* GIVEN DATA *

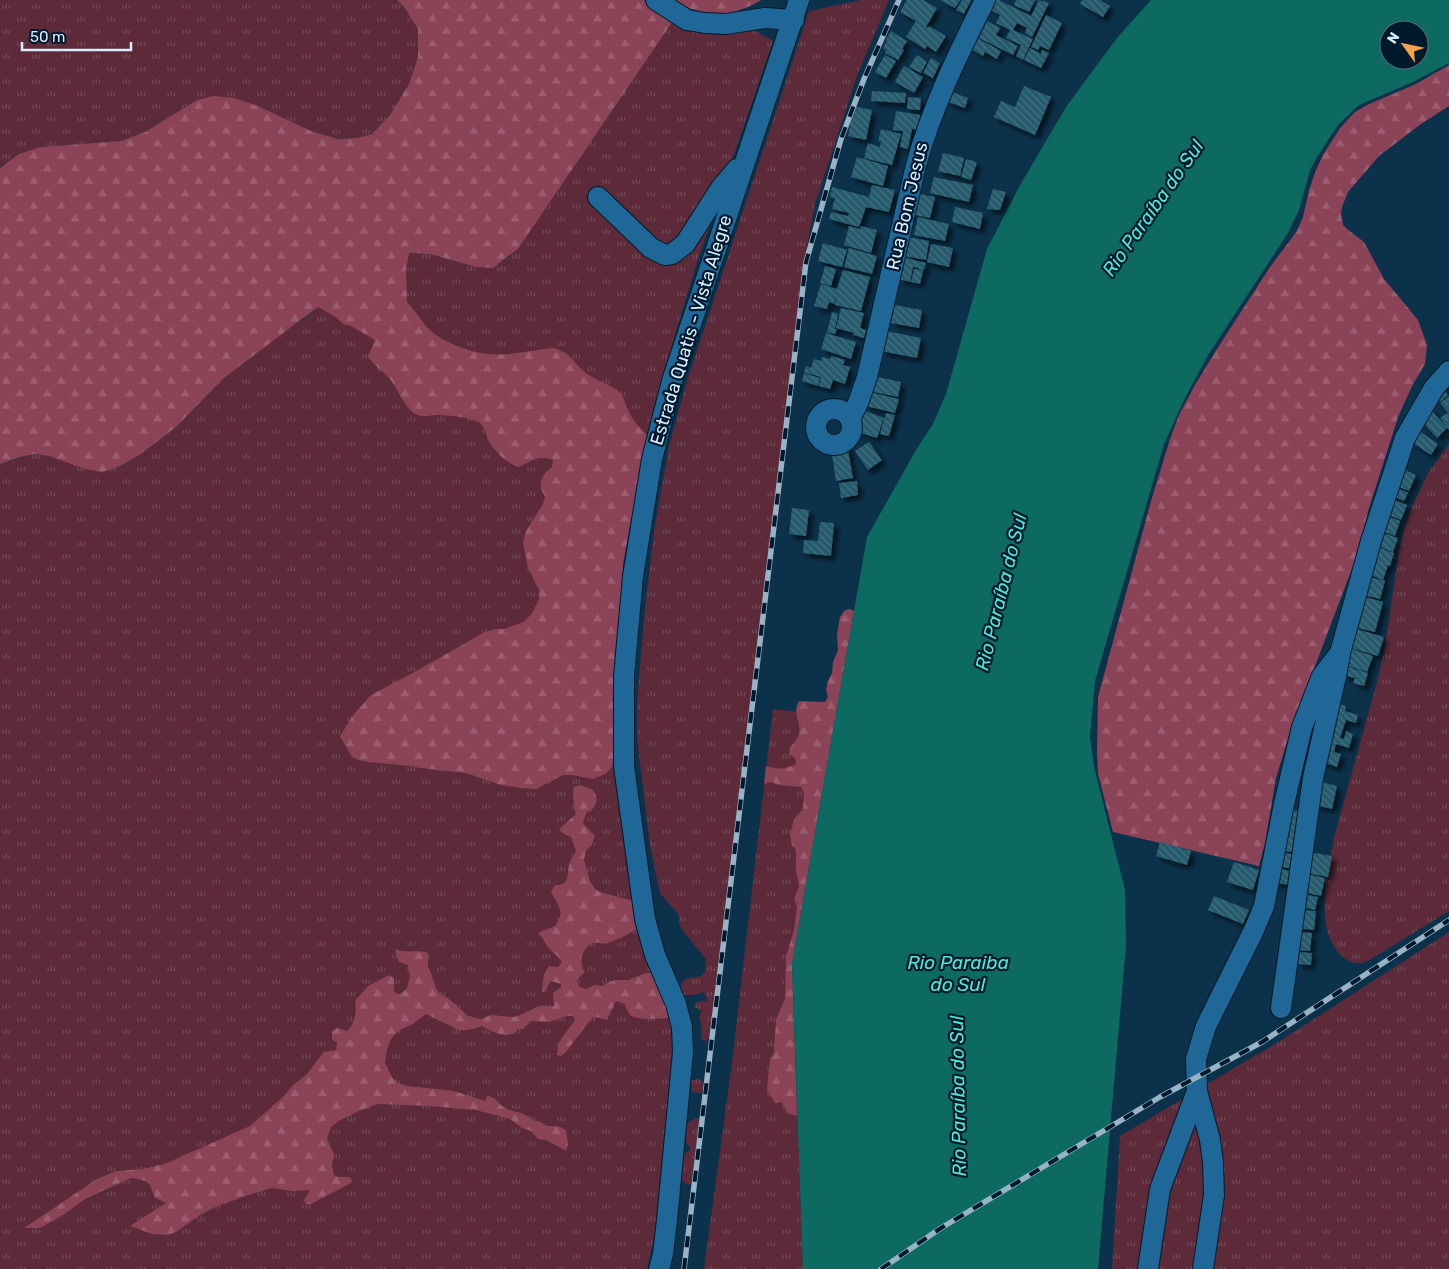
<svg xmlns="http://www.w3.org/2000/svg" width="1449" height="1269" viewBox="0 0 1449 1269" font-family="Rubik,sans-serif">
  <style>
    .grass { fill: url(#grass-tufts) }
    .forest { fill: url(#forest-firs) }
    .water { fill: #0d6a60; fill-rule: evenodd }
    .building { fill: url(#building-back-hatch); filter: url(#shadow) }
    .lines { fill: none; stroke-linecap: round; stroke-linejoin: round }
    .minor-casing { stroke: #041928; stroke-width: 22 }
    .minor { stroke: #1e6797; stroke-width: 20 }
    .rail-casing { stroke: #99b3c6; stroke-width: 5.5 }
    .rail { stroke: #00192c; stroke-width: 4; stroke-dasharray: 11; stroke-linecap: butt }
    .labels { text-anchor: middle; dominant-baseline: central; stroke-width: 4.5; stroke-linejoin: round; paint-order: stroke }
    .street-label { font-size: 18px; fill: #d9edfe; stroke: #00192c }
    .water-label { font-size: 19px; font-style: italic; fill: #50e9d6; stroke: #00192c }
  </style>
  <defs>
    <pattern id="grass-tufts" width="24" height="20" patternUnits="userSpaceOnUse" patternTransform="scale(1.25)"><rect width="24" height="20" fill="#5c2a39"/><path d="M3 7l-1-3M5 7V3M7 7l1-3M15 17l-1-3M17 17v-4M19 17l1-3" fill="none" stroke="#734957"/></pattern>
    <pattern id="forest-firs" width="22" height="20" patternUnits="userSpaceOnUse" patternTransform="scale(1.25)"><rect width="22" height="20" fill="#8b4358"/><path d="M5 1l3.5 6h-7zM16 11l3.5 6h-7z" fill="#9b5e71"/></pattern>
    <pattern id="building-back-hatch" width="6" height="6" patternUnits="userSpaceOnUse" patternTransform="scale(1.25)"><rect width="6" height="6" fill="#255a6c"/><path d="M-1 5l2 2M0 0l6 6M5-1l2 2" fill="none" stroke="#447282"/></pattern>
    <filter id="shadow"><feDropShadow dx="4.5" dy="4.5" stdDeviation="2.5" flood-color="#0009"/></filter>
  </defs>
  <rect width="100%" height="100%" fill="#0c324b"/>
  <path class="grass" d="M0,0h397l7,7 14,22v28l-9,27 -19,31 -18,19 -15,4 -19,1 -27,-8 -53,-25 -24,-8 -37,2 -52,32 -24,9 -80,6 -41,20z
    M861,0h28l-31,73 -43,131 -10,53 -94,778 -5,6 -4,-1c-3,-8 2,-15 -3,-21l2,-8 -6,-4v-3l2,-2 10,-1 -3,-9 -9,3h-13l-3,-6 6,-10 16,-3 4,-4 1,-13 -23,-28 -4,-8v-8l-19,-22 -10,-47 -13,-108v-34l7,-86 10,-87 15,-85 18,-65 122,-370z
    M673,21l68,11 15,-1 17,10 -76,221 -38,126 -26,103 -10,73 -7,118 58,356 -18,191 -9,40h-647v-805l35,-10 14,2 16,5 53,6 23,-13 35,-27 48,-49 40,-32 38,-26 38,-31 68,-36 22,1 46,13 16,1 14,-9 12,-10z
    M1449,444v467l-81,50c-9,4 -17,3 -25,-4 -31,-27 -15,-88 -8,-123l42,-152 8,-36 14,-95 6,-24 7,-20 16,-34z
    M773,709l62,7 -43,248 11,305h-99l28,-206z
    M1449,932v337h-337l8,-133 160,-95z
    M699,1079c6,4 5,8 2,14l-9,-1 -1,-12z
    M696,1118h4v3l-9,63c-6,2 -8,-3 -13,-7l4,-21 8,-6v-4l-3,-1c-5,-13 -4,-20 9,-27z"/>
  <path class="forest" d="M397,0h247l29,21 -155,228 -25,19 -17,-1 -46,-13 -21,-1 -3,16 1,33c9,9 14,20 24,29 14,12 39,21 57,23 21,2 44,-4 65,-6 18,4 20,15 33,25 10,8 22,10 31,17 8,7 8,15 13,24 4,8 11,15 17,21l-24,129 -7,118v72l-4,13 -7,7 -12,5 -21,-4h-9l-27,14 -16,-1 -19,-3 -35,-12 -46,-5 -9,-2 -43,-4 -9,-2 -7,-3 -12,-21 14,-22 17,-19 40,-21 72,-41 13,-4h8l20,-7 9,-10 6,-13v-9l-11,-22 -5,-26 3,-11 17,-27 2,-8c-9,-11 -3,-22 7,-29l1,-7c-12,-6 -22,1 -34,7 -13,-4 -24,-15 -31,-27 -2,-6 -3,-12 -8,-17 -7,-6 -35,-8 -45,-8 -5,0 -10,2 -15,1 -16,-5 -21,-27 -31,-38 -7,-8 -16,-13 -21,-22l7,-16 -24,-14 -8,-2 -7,-7 -18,-10 -94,71 -48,49 -35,27 -23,13 -16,5 -17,-3 -36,-13 -14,-2 -14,3 -21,7v-296l19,-14 22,-7 80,-6 24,-9 52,-32 17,-4 20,2 24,8 53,25 27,8 19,-1 15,-4 18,-19 19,-31 9,-27v-28l-14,-22z
    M671,0h90c-30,19 -60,17 -90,0z
    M1449,65v41l-28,18 -42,32 -31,36 -6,15 -1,6 2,12 4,4 17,13 20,37 34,41 9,25 -2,19 -13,22 -14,31 -29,91 -13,50 -66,174 -14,46 -11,65 -6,23 -146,-34 -15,-58 -1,-24 1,-53 53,-196 19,-62 9,-24 16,-30 20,-33 55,-85 27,-36 6,-14 6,-27 7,-20 7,-15 17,-27 15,-16 12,-7 49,-21z
    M850,609l4,2 -62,353 5,152 -10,-3 -5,-11 -7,1 -8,-13 3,-31 4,-6 2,-33 9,-21 1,-42 8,-27 3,-23 -3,-8 5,-13 -3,-16v-20l-4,-5 -2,-10 4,-16 9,-10 1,-16 -3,-6 -23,-2 -6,-3 -8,2 2,-18c10,4 20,3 30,-2l-1,-6 -6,-4 1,-7c21,-19 -1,-30 9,-46l26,1 3,-5 -2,-7 2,-9 4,-8 1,-11 5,-12 -1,-16 3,-17 5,-7z
    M580,785l13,5c6,9 4,14 -3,22l-3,-1 -4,12 12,13 -3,8 -6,7 -2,9 6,21 5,8 5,3 33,9 6,26c-9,7 -20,12 -31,16 -6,2 -10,-2 -15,0 -12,5 -15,20 -8,29l-5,4 -3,6 3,5 6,2 8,-4 8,1 12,-6h14l15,-6 12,-2 16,46c-9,0 -35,3 -41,-3 -2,-3 -4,-7 -5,-11l-9,-3 -9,19 -11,-3 -5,2 -25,33 -5,4 -4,-1 1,-10 3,-6 14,-19 -2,-4h-6l-18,6 -18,-1 -8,8h-5c-9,12 -25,3 -36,-3l-14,4h-9l-33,-16 -13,10 -13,6 -8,7 -5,12 -2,14 7,14 6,6 9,3 47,5 31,10 2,-5c8,1 9,4 14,9 10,9 23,5 33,16 7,-1 9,5 16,5 7,0 10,0 16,4l2,14 -2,7 -20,-11 -8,-1 -7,-8 -9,-3 -12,-9 -34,-9 -46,-4 -52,-2 -19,7 -20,10 -8,6 -4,12 7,15 -2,12 2,9 4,2h12l2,3 -1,3 -40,21h-5l-2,-4 6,-10 -18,1 -20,-3 -21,6 -36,13 -15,8 -24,17 -9,3 -15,-1 -22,-8 36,-23 -11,-5 -5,-13 -4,-4 -15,-3 -46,21 -22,16 -23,13h-16l73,-49 19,-8 28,-2 23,-6 83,-37 33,-29 10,-12 13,-10 18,-23 12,-2 1,-8 -5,-2v-8l5,-4 10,3c8,-7 10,-20 8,-30l13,-15 21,-11 5,3v13l3,3 5,-1 5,-5 3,-13 -2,-10 -9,-3 -4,-13c13,5 20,0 33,4v15l3,5 5,15 4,6 9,5 19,17 13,3 10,-4 22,2 5,-1 21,-10h15l-1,-13 8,-6v-3l-11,-3 -4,10 -4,1 2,-18 5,-8 9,1 4,-5c-3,-6 -10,-9 -14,-15 -4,-5 -5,-10 -10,-14l17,-7c11,-16 3,-20 -4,-34l4,-7c15,1 12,-11 14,-20 1,-5 5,-9 7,-14l-5,-14 -9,-4 -3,-4 17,-15c-2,-4 -4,-22 -2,-27z"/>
  <path class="water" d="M1151,0h298v63l-36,19 -54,23 -21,20 -21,32 -7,13 -11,40 -11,23 -80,122 -23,43 -21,46 -69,237 -5,56 4,30 31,123 1,55 -28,324h-295l-11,-305 75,-427 49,-87 17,-26 13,-30 41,-145 32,-62 47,-80 51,-69zM1389,30h30v30h-30z"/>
  <path class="building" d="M907,0h16l14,8 -11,19 2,1 1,-2 17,10 -10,16 -9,-6 -2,3 -19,-12 10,-16 -16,-9z
    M940,0h20l-5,8z
    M962,0h9l-7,14 -8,-4z
    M996,0h3l32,16 8,-16 10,3 -17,34 -7,-4 2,-5 -10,-5 -4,7 20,9 -10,21 -7,-4 5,-11 -15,-7 4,-8 -14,-7 4,-8 -9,-5z
    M1016,0h19l-6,12 -15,-7z
    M1082,0h18l10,6 -7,11 -23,-13z
    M1046,15l16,8 -13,27 -9,-4 -2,4 -7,-3z
    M987,21l13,7 -4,7 22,11 -5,9 -34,-17z
    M891,31l16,10 -5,8 -16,-10z
    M977,38l24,13 -4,8 -12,-7 -2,4 -12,-7z
    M887,40l17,10 -6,10 -13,-7 1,-3 -3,-2z
    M1030,48l11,6 1,-4 7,3 -8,15 -17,-8z
    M885,55l11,6 -10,17 -11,-6z
    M917,55l10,7 -6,11 -12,-6z
    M931,58l9,5 -7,15 -10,-5z
    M904,66l19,11 -9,16 -19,-11z
    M1024,86l27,11 -16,38 -41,-18 7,-16 14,6z
    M872,91l34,2 -1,10 -34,-2z
    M949,91l19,7 -3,10 -20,-7z
    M908,97l13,1 -1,12 -13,-1z
    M853,106l19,4 -6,30 -18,-4z
    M896,111l24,4 -2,15 -6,-1 -4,20 -8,-2 3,-16 -10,-1z
    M881,129l20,5 -9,31 -28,-7 4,-15 12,4 1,-6h-3z
    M943,153l21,5 -4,18 -22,-5z
    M857,157l31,9 -5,20 -32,-9z
    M966,159l11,3 -6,18 -10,-3z
    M934,177l39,8 -4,17 -39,-9z
    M872,185l23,5 -6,22 -23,-5 -7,20 -30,-8 2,-7 17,4 1,-3 -17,-4 3,-11 -5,-1 2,-10 37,10z
    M993,189l13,3 -6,18 -13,-1z
    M919,194l16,3 -5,21 -16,-3z
    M955,207l28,6 -3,16 -28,-7z
    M918,217l31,7 -4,17 -31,-6z
    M849,226l11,3 1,-3 16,4 -6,23 -27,-8z
    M907,237l22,4 -3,19 -22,-4z
    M823,243l24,7 -5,17 -24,-6z
    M931,244l22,4 -4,19 -22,-5z
    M849,248l28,8 -5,18 -28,-7z
    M903,257l23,6 -2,7 -11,-3 -3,15 -12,-3z
    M825,266l11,3 -5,17 -11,-3z
    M914,269l9,1 -3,14 -9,-2z
    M843,270l27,7 -9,34 -26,-6 2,-11 -3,10 -5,-2 -2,7 -13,-3 7,-22 16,5z
    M894,305l28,5 -3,18 -28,-5z
    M841,308l23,5 -4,15 6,2 -2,8 -11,-3 1,-2 -18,-5z
    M832,312l6,2 -3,15h2l-2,5 -8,-2z
    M886,331l35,7 -4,20 -36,-7z
    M826,333l30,9 -5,17 -30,-10z
    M832,356l13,4 -2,5 7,2 -5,17 -12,-4 -3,9 -11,-3 2,-9 -17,-5 2,-6 5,2 3,-9 7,2 1,-4 8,2z
    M804,373l16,5 -2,8 -16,-5z
    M873,376l28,6 -3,15 -29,-6z
    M1443,389l5,6 -8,7 -5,-6z
    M869,392l30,7 -4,14 -29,-7z
    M1449,396v18l-9,-11z
    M1430,409l17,19 -10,10 -18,-20z
    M865,411l19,7 -7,20 -19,-6z
    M886,413l9,2 -6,21 -9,-2z
    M1447,413l2,2v15l-9,-12z
    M1418,430l20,14 -7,11 -21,-14z
    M869,442l13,18 -14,10 -13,-19z
    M847,444l6,34 -17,3 -5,-34z
    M1398,467l18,8 -7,16 -18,-7z
    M857,481l1,14 -17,3 -2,-15z
    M1392,485l16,8 -4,8 -16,-7z
    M1390,498l17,7 -6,15 -17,-7z
    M792,508l17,2 -3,26 -17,-2z
    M1382,514l18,7 -5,15 -18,-7z
    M820,522l14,1 -3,33 -28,-3 1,-13 14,1z
    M1377,531l21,7 -5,14 -21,-8z
    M1374,546l20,7 -4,13 -2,-1 -5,15 -18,-7 5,-14 10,3 -10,-4z
    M1365,576l20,5 -5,18 -20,-5z
    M1362,596l21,6 -8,30 -22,-5z
    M1353,628l31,9 -6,19 -30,-9z
    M1349,648l24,8 -6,16 -23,-7z
    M1344,666l24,7 -4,13 -11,-3 2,-5 -13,-3z
    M1335,703l11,3 -1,5 13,4 -2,8 -10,-3 -6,18 4,1 2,-8 7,3 -4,14 -13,-4 -2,8 7,2 -4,13 -20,-7z
    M1307,725l12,4 -7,20 -11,-4z
    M1317,781l20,5 -5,23 -20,-5z
    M1287,809l17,3 -8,41 -17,-3z
    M1160,842l31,9 -4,14 -31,-9z
    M1304,851l28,5 -4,21 -28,-5z
    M1278,852l19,3 -2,14 -20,-3z
    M1234,862l25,8 -6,20 -26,-8z
    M1277,868l18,4 -3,14 -18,-4z
    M1306,874l19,4 -4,18 -19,-4z
    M1303,894l15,3 -3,13 -15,-3z
    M1214,896l35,14 -6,14 -35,-14z
    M1300,910l16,1 -2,19 -16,-2z
    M1296,932l16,1 -2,18 -16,-1z
    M1299,952l13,1 -1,12 -13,-1z"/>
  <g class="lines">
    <defs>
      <path id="minor" d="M656,0l31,20 18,3 21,1 39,-6 29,2
        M598,197l53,51 14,7 7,-1 13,-10 36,-56 16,-19
        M816 427a18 18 0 1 1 36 0a18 18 0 1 1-36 0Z
        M850,419l8,-16 9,-26 49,-212c16,-58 42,-111 69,-165
        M1281,1008l32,-230 23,-102 4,-21
        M659,1269l4,-15 4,-34 16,-168 -1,-25 -6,-23 -21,-49 -10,-36 -21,-153v-90l9,-100 19,-117 20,-78 127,-381
        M1148,1269l12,-80 37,-98
        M1203,1269l11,-74 -1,-33 -3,-22 -13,-49 -1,-32 10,-33 48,-96 10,-24 20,-102 18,-77 20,-51 18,-23 31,-112 34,-103 29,-50 15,-17"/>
    </defs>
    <use href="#minor" class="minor-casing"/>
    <use href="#minor" class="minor"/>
    <defs>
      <path id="rail" d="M684,1269l122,-1007 35,-123 23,-60 35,-79
        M881,1269l60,-41 219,-131 102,-55 187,-122"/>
    </defs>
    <use href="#rail" class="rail-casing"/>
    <use href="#rail" class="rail"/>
  </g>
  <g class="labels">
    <g class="street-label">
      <text transform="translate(907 206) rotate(-77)">Rua Bom Jesus</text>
      <text transform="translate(691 330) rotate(-73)">Estrada Quatis - Vista Alegre</text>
    </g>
    <g class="water-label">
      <text transform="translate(1153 208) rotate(-55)">Rio Paraíba do Sul</text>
      <text transform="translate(1001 592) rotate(-76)">Rio Paraíba do Sul</text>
      <text x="958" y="962">Rio Paraiba<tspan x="958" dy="22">do Sul</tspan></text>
      <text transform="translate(958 1096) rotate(-91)">Rio Paraíba do Sul</text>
    </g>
  </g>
  <g transform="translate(1404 45) rotate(303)"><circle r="24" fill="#00192c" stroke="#576e80"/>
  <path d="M0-4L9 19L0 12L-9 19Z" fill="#f7a149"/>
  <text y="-8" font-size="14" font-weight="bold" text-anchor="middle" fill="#d9edfe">N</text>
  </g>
  <path d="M22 42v8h109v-8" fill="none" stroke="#d9edfe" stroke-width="2.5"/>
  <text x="30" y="42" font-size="15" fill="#d9edfe" stroke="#00192c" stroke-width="4" paint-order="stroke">50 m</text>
</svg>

* TASK DIRECTIONS *
Where in the listing does the string "lines" appear? Copy every line that has it.

* SOLVED PROBLEM *
    .lines { fill: none; stroke-linecap: round; stroke-linejoin: round }
  <g class="lines">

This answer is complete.